Looking Ahead: An Opportunity to Redefine Healthcare.
India’s demographic transition represents one of the defining public health stories of the twenty-first century. The country’s ageing population should not be viewed as a looming crisis but as an opportunity to reimagine healthcare around prevention, resilience, and lifelong wellbeing.
The LASI study clearly demonstrates that healthy ageing is influenced by much more than medicine alone. Education, nutrition, employment, financial security, social participation, environmental conditions, and equitable access to healthcare all contribute to how individuals experience later life. Building systems that integrate these dimensions will be essential for ensuring that increased longevity translates into improved quality of life.
Rather than asking how India will care for a growing elderly population, the more important question is how the nation can enable millions of people to remain healthy, active, and independent for as long as possible.
Conclusion.
The Longitudinal Ageing Study in India (LASI) marks a watershed moment in understanding one of the country’s most significant demographic transformations.
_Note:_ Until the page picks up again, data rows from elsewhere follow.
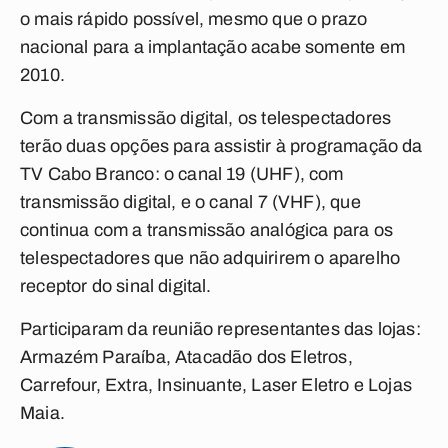
o mais rápido possível, mesmo que o prazo
nacional para a implantação acabe somente em
2010.
Com a transmissão digital, os telespectadores
terão duas opções para assistir à programação da
TV Cabo Branco: o canal 19 (UHF), com
transmissão digital, e o canal 7 (VHF), que
continua com a transmissão analógica para os
telespectadores que não adquirirem o aparelho
receptor do sinal digital.
Participaram da reunião representantes das lojas:
Armazém Paraíba, Atacadão dos Eletros,
Carrefour, Extra, Insinuante, Laser Eletro e Lojas
Maia.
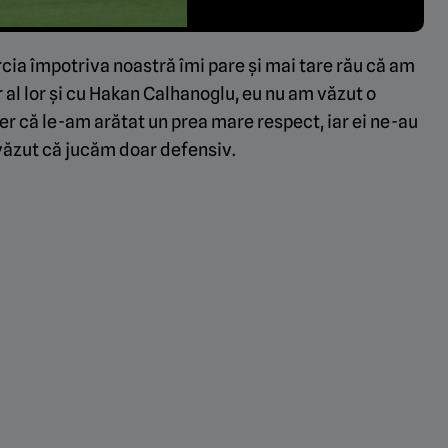
cia împotriva noastră îmi pare și mai tare rău că am
r al lor și cu Hakan Calhanoglu, eu nu am văzut o
der că le-am arătat un prea mare respect, iar ei ne-au
 văzut că jucăm doar defensiv.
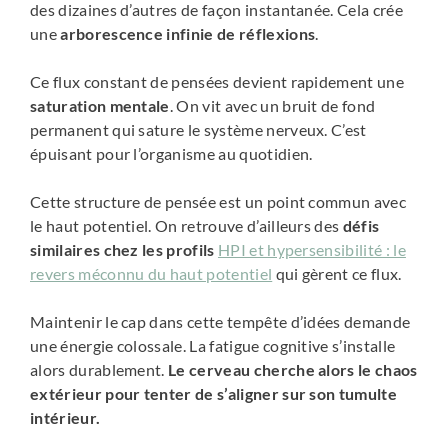
des dizaines d’autres de façon instantanée. Cela crée
une
arborescence infinie de réflexions
.
Ce flux constant de pensées devient rapidement une
saturation mentale
. On vit avec un bruit de fond
permanent qui sature le système nerveux. C’est
épuisant pour l’organisme au quotidien.
Cette structure de pensée est un point commun avec
le haut potentiel. On retrouve d’ailleurs des
défis
similaires chez les profils
HPI et hypersensibilité : le
revers méconnu du haut potentiel
qui gèrent ce flux.
Maintenir le cap dans cette tempête d’idées demande
une énergie colossale. La fatigue cognitive s’installe
alors durablement.
Le cerveau cherche alors le chaos
extérieur pour tenter de s’aligner sur son tumulte
intérieur.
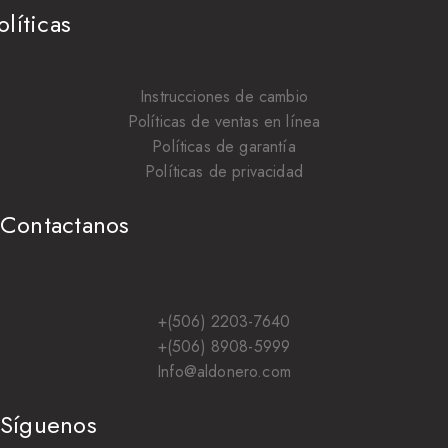
olíticas
Instrucciones de cambio
Políticas de ventas en línea
Políticas de garantía
Políticas de privacidad
Contactanos
+(506) 2203-7640
+(506) 8908-5999
Info@aldonero.com
Síguenos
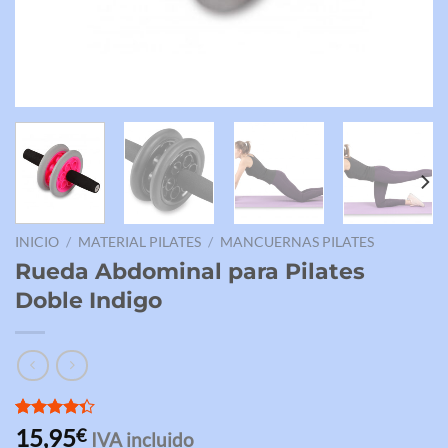
INICIO
/
MATERIAL PILATES
/
MANCUERNAS PILATES
Rueda Abdominal para Pilates
Doble Indigo
Valorado
3
15,95
€
IVA incluido
con
4.33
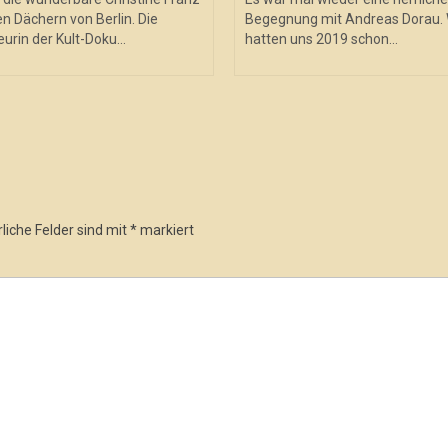
n Dächern von Berlin. Die
Begegnung mit Andreas Dorau. 
urin der Kult-Doku...
hatten uns 2019 schon...
liche Felder sind mit
*
markiert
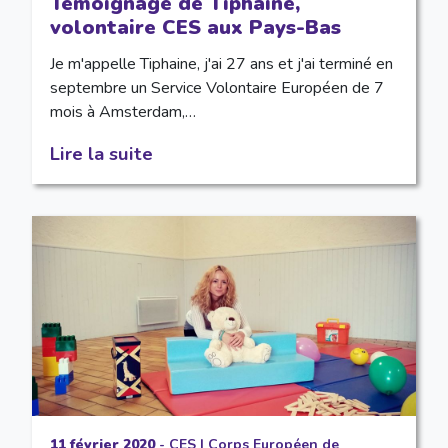
Témoignage de Tiphaine,
volontaire CES aux Pays-Bas
Je m'appelle Tiphaine, j'ai 27 ans et j'ai terminé en
septembre un Service Volontaire Européen de 7
mois à Amsterdam,…
Lire la suite
11 février 2020
-
CES
|
Corps Européen de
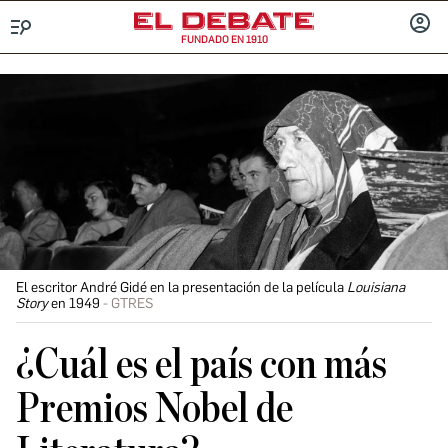
FUNDADO EN 1910
Menú
INICIA
SESIÓ
El escritor André Gidé en la presentación de la película
Louisiana
Story
en 1949
GTRES
¿Cuál es el país con más
Premios Nobel de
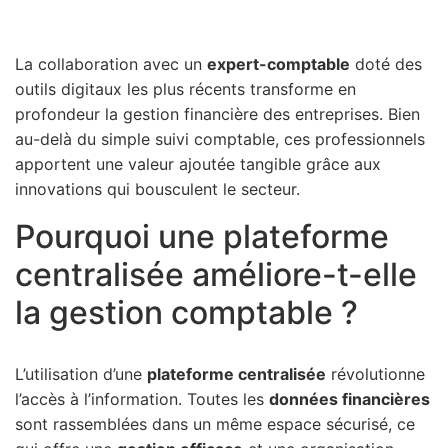
La collaboration avec un
expert-comptable
doté des
outils digitaux les plus récents transforme en
profondeur la gestion financière des entreprises. Bien
au-delà du simple suivi comptable, ces professionnels
apportent une valeur ajoutée tangible grâce aux
innovations qui bousculent le secteur.
Pourquoi une plateforme
centralisée améliore-t-elle
la gestion comptable ?
L’utilisation d’une
plateforme centralisée
révolutionne
l’accès à l’information. Toutes les
données financières
sont rassemblées dans un même espace sécurisé, ce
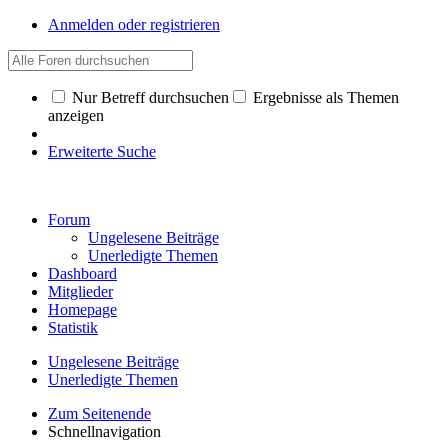
Anmelden oder registrieren
Nur Betreff durchsuchen
Ergebnisse als Themen
anzeigen
Erweiterte Suche
Forum
Ungelesene Beiträge
Unerledigte Themen
Dashboard
Mitglieder
Homepage
Statistik
Ungelesene Beiträge
Unerledigte Themen
Zum Seitenende
Schnellnavigation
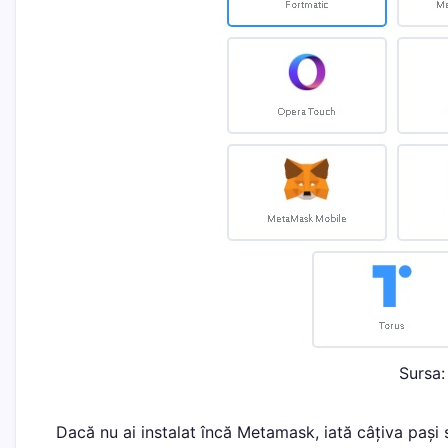
Sursa
Dacă nu ai instalat încă Metamask, iată câțiva pași s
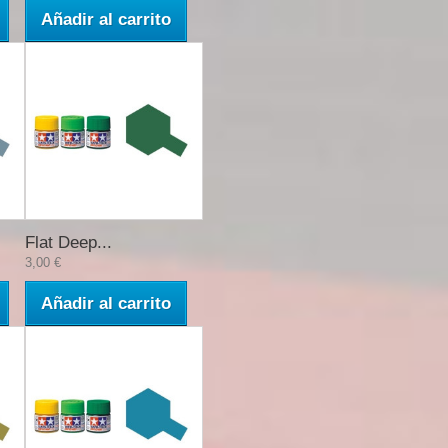
Añadir al carrito
Flat Deep...
3,00 €
Añadir al carrito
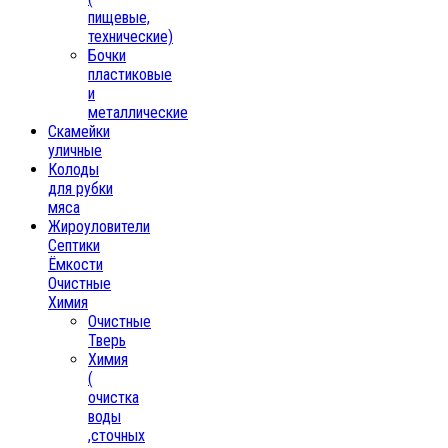
пищевые,
технические)
Бочки
пластиковые
и
металлические
Скамейки
уличные
Колоды
для рубки
мяса
Жироуловители
Септики
Ёмкости
Очистные
Химия
Очистные
Тверь
Химия
(
очистка
воды
,сточных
Its findings make it clear that India’s healthcare priorities must evolve alongside its changing population. As life expectancy rises and the proportion of older adults continues to grow, healthcare systems must transition from episodic treatment to preventive, integrated, and person-centred models of care.
Preparing for an ageing India requires more than expanding hospital capacity. It calls for investment in healthy ageing, stronger primary care, multidisciplinary clinical services, rehabilitation, mental health support, digital health, and community-based care. Most importantly, it requires a shift in mindset—from adding years to life to adding life to years.
India’s ageing revolution has already begun. The choices made today by policymakers, healthcare institutions, researchers, and communities will determine whether the nation simply grows older or grows older healthier, stronger, and with greater dignity for generations to come.